Mikkel Dack, associate professor of German history at Rowan University in the US, said that after World War II and into the 1960s and 1970s, there were significant efforts of historical reckoning at the national level, including memorialization such as the Stolpersteine, concrete blocks engraved into pavements on streets across Germany and wider Europe which mark the last known residence of Jews and other victims of the Holocaust. Yet at the individual and family level, there was little.

“Many German families relied on a protective barrier of what’s often referred to as ‘communicative memory,’ that is stories passed down orally by grandparents and parents,” Dack told CNN. “These stories often said that their ancestors were entirely untainted by Nazism.”

He continued: “These narratives clash directly with the empirical data that is accessible now.”

This phenomenon of altered narratives is explored in a 2002 nonfiction book called “Grandpa wasn’t a Nazi.” The book, which serves as a sociological study, examines how contemporary families remember the war, and it found a stark disconnect between historical reality and family memory. While younger generations were taught in school about the atrocities of the Holocaust, the book found that family lore continued to sanitize the past with grandparents often painted as heroes, rescuers or victims themselves.

“There were silences in the family, there was storytelling, there were whitewashed narratives. I think finally now because of these search engines, that’s changing,” Dack said.

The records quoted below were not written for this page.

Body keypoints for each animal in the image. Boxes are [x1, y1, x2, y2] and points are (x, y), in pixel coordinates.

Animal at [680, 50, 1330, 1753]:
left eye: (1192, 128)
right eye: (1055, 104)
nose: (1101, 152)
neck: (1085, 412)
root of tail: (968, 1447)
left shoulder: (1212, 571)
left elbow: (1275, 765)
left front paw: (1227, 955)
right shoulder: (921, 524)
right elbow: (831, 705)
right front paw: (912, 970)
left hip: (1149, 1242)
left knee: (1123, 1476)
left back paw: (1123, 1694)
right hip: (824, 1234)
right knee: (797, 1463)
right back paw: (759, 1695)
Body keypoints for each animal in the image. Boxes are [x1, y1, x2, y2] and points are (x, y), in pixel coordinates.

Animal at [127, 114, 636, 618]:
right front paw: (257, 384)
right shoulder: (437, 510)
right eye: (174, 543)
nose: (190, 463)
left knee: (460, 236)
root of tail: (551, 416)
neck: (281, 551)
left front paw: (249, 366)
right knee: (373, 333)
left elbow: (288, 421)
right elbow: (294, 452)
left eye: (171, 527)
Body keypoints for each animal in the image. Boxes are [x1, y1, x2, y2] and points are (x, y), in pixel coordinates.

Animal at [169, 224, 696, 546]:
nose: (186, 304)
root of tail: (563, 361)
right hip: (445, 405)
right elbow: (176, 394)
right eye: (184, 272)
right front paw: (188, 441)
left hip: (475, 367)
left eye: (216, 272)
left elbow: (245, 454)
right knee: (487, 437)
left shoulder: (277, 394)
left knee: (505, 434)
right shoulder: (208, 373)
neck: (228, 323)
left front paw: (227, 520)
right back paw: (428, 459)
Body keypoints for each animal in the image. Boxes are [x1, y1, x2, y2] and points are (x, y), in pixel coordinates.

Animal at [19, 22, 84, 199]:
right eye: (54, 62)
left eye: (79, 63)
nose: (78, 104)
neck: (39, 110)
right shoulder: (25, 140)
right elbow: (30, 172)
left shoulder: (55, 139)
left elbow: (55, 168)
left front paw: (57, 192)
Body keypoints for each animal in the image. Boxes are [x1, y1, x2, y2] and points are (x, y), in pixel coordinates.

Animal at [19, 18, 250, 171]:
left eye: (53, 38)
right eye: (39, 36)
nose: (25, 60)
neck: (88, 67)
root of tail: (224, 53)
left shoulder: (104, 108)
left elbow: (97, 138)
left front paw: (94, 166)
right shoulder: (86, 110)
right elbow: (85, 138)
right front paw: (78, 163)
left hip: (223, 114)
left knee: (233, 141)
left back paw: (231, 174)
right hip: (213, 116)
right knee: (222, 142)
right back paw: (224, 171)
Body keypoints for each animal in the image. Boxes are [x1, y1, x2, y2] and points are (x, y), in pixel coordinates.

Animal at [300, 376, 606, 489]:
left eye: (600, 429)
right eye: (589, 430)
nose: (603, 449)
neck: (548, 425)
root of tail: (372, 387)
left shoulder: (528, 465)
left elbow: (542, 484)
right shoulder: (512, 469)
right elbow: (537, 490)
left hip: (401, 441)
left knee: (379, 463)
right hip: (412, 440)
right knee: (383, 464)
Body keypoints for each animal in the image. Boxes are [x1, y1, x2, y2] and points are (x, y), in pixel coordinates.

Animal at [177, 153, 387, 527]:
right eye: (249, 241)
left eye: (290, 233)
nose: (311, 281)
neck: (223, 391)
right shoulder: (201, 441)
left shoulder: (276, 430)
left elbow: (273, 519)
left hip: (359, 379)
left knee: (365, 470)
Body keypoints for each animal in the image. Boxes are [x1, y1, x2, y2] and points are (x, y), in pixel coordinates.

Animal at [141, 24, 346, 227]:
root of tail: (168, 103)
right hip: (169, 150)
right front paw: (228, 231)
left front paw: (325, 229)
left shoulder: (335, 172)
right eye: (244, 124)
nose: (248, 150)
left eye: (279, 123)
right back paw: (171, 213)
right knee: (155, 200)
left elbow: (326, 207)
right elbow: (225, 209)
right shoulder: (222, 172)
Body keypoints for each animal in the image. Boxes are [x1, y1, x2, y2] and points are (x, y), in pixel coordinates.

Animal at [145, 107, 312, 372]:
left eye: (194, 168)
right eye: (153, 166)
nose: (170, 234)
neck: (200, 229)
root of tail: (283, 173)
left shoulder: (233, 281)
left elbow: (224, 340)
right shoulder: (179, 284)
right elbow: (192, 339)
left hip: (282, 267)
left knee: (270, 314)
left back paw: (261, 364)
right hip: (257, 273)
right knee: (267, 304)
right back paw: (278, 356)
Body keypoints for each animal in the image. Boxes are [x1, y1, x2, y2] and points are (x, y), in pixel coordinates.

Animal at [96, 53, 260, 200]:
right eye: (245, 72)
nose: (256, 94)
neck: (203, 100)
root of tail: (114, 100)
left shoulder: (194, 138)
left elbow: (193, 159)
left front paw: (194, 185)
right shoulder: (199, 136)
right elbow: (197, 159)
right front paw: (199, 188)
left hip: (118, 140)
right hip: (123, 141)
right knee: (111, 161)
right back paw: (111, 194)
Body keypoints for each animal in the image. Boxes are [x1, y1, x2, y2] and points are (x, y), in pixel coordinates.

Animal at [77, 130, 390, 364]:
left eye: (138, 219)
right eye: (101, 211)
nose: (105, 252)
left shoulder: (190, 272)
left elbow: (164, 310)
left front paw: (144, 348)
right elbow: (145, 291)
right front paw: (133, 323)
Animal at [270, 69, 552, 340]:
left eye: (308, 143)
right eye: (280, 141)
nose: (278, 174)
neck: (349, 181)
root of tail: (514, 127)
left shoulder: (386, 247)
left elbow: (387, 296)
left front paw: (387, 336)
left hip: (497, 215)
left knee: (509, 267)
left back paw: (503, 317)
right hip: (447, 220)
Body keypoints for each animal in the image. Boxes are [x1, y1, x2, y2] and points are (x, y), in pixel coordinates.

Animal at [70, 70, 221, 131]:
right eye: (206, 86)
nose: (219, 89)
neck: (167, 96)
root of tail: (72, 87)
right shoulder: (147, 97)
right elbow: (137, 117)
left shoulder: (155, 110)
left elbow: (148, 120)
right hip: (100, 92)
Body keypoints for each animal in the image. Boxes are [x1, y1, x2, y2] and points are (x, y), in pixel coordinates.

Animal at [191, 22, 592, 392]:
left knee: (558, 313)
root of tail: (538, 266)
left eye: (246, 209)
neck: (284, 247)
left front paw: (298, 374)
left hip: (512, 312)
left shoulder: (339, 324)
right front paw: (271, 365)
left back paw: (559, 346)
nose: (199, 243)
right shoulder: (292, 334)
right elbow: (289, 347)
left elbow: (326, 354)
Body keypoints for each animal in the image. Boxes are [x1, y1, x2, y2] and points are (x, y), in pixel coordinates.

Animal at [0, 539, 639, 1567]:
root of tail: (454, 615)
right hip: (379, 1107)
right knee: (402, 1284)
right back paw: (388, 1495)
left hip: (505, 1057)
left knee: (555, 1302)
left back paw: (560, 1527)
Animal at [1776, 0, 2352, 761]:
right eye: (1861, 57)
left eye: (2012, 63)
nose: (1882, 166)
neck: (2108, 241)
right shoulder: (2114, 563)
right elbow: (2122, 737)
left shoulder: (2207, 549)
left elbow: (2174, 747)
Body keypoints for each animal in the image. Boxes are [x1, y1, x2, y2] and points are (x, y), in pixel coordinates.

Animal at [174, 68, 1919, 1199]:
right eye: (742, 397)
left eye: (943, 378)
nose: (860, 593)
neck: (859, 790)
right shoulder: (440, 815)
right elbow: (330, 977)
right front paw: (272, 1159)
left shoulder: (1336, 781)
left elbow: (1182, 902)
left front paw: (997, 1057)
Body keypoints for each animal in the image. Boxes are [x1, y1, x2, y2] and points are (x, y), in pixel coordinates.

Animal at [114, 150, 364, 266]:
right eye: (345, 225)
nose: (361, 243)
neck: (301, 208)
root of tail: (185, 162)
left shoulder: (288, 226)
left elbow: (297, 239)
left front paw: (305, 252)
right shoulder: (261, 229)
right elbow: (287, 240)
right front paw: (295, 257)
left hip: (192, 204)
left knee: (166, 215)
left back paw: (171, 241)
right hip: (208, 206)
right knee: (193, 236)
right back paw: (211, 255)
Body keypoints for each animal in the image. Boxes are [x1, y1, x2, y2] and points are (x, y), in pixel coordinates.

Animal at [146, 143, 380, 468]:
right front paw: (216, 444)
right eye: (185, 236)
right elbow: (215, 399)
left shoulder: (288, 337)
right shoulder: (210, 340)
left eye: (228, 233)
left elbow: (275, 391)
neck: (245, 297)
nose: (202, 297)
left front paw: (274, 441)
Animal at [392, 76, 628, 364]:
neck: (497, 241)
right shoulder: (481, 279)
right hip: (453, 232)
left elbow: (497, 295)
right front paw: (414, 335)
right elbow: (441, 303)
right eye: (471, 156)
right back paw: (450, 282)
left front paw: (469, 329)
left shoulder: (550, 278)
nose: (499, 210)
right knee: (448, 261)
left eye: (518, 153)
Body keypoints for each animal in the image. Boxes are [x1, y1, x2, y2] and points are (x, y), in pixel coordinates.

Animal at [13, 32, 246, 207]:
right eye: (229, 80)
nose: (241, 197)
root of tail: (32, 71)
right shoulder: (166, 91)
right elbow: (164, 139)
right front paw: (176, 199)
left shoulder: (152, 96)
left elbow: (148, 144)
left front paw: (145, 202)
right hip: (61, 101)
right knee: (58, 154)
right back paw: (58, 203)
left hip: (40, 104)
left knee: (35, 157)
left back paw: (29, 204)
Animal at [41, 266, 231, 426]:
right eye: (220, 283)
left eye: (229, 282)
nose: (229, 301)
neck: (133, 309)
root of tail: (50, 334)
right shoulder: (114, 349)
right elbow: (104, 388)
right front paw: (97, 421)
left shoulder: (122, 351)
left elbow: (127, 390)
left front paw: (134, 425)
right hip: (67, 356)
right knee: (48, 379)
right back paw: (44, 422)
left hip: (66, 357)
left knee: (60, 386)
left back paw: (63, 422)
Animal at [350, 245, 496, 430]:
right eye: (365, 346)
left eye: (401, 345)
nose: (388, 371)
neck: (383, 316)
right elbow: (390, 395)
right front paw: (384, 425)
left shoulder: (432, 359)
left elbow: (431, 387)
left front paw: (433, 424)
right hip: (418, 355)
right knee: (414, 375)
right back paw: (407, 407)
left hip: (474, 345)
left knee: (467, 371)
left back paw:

Another contributing factor is the gradual passing away of the last generation with lived experience of the Third Reich, which means Nazi crimes are slipping from lived memory into history and formal education. That growing distance can make it easier for younger generations to separate family lore from the realities of the regime.

Although there are circumstantial reasons why the surveys are being published now, Dack believes that the current wave of historical reckoning also functions as a civic and institutional backlash to the political rise of the far right. The party claimed a significant 20.8% of the vote in last year’s national election, making it the second-largest party in Germany’s parliament, where it has 152 seats.

“The public promotion of these membership files carries a clear institutional warning… And that is that democratic institutions are fragile and radicalization is an incremental process.”

Falter said he does not see how the current conversations will ultimately serve as a barrier against the extreme right in Germany, or against demands that Germany free itself from its Nazi past.

“It will, however, prompt people once again to think about how it could happen that there were so many NSDAP members among our ancestors.”